Before that, however, there's a lovely little setpiece at the Viennese Opera involving a European head of state and no less than three snipers, including an old-school German villain with impossibly high cheekbones (Jens Hulten) and Ilsa Faust (Rebecca Ferguson), who may either be Ethan's saviour or his downfall, we can't decide. The setting also allows for a nice melding of Lilo Schifrin's classic theme with Puccini's Turandot: you'll never hear "Nessun Dorma" the same way again.

When he's not being rescued by Ilsa Ethan spends the picture tracking down the head of the Syndicate (Sean Harris), a delusional former agent who blames government and big corporate for the state of the world.
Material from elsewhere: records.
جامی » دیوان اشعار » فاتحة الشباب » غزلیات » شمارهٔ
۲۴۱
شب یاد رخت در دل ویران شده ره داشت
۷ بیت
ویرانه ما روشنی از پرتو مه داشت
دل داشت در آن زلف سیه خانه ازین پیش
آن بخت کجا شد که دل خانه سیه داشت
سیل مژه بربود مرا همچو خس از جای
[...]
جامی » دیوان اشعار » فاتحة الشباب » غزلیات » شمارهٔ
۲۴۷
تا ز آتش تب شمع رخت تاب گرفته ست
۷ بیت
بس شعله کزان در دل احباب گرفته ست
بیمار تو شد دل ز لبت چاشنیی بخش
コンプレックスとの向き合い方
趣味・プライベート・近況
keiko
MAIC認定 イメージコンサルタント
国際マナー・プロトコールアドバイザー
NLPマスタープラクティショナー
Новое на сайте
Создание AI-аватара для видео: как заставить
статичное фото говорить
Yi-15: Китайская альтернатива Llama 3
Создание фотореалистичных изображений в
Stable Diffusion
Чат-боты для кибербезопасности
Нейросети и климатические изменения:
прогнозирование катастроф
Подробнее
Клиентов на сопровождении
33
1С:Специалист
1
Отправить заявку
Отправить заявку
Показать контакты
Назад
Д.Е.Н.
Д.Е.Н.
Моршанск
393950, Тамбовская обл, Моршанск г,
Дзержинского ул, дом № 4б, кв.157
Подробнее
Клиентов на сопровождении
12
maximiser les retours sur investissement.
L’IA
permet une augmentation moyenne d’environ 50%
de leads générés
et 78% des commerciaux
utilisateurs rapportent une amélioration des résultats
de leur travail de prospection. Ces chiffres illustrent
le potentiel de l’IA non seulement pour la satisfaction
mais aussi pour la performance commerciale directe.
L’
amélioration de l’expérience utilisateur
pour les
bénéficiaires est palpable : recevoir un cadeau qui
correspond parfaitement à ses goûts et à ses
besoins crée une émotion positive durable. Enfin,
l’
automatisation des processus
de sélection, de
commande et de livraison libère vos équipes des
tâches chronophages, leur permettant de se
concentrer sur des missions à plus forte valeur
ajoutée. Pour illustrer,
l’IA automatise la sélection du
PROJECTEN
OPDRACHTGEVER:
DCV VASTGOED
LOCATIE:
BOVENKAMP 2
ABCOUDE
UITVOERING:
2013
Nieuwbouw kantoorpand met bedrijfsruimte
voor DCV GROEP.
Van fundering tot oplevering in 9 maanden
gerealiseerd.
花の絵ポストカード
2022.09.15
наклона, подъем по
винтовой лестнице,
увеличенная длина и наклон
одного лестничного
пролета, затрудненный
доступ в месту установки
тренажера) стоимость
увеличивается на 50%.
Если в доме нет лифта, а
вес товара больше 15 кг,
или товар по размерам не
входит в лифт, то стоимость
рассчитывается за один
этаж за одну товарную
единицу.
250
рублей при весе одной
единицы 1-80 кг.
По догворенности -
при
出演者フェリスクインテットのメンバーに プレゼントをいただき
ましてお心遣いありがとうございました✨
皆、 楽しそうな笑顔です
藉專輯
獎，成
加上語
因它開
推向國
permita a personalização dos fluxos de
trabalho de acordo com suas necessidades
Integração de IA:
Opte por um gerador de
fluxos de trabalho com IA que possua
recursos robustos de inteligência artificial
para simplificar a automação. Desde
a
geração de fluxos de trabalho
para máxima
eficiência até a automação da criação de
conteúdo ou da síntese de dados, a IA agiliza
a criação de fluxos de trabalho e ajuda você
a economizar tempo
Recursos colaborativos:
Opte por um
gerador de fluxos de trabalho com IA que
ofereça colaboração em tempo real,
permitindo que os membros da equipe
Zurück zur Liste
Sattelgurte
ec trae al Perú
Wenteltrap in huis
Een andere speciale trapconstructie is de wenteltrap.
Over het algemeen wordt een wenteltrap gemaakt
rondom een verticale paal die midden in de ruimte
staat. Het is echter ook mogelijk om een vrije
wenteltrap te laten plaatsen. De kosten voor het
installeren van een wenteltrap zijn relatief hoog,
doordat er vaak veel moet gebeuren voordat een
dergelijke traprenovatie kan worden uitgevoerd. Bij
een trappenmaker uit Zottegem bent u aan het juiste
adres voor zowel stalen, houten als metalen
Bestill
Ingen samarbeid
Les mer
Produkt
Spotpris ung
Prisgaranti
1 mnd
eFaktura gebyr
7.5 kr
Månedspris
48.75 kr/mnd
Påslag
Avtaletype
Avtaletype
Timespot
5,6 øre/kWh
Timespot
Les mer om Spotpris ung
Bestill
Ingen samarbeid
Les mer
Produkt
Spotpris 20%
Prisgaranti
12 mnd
The system is the enemy, a concept that induces a crisis of conscience in Ethan and the other agents while playing nicely to the members of the 99 per cent who bought tickets to the film.

Dialogue is over-explanatory and flat-out silly in places ("Hunt is the living manifestation of destiny!"), but otherwise the script is economical and right on the money. 

But back to the stunts...

Cruise must free dive into a water turbine, hold his breath for an eternity in a space-age underwater vault and switch a computer program in order for Benji (given a more heroic/less comic role here), to avoid being liquified by an impassible security system. Ilsa, no shrinking Violet, breaks a man's neck with her thighs and dispatches several more. And Cruise hops back on his now-trademark motorbike for a chase involving a half dozen other motorcycles that whip through city and desert highway with sickeningly realistic curve-hugging excitement. All that swerving camerawork helps us overlook the fact that Ethan wears neither leathers nor helmet and wipes out at high speed without a scratch on that pretty face. All the better for the next Mission, 20-plus years later. 

Mission: Impossible - Rogue Nation plays at at Dunbar, Park and Scotiabank.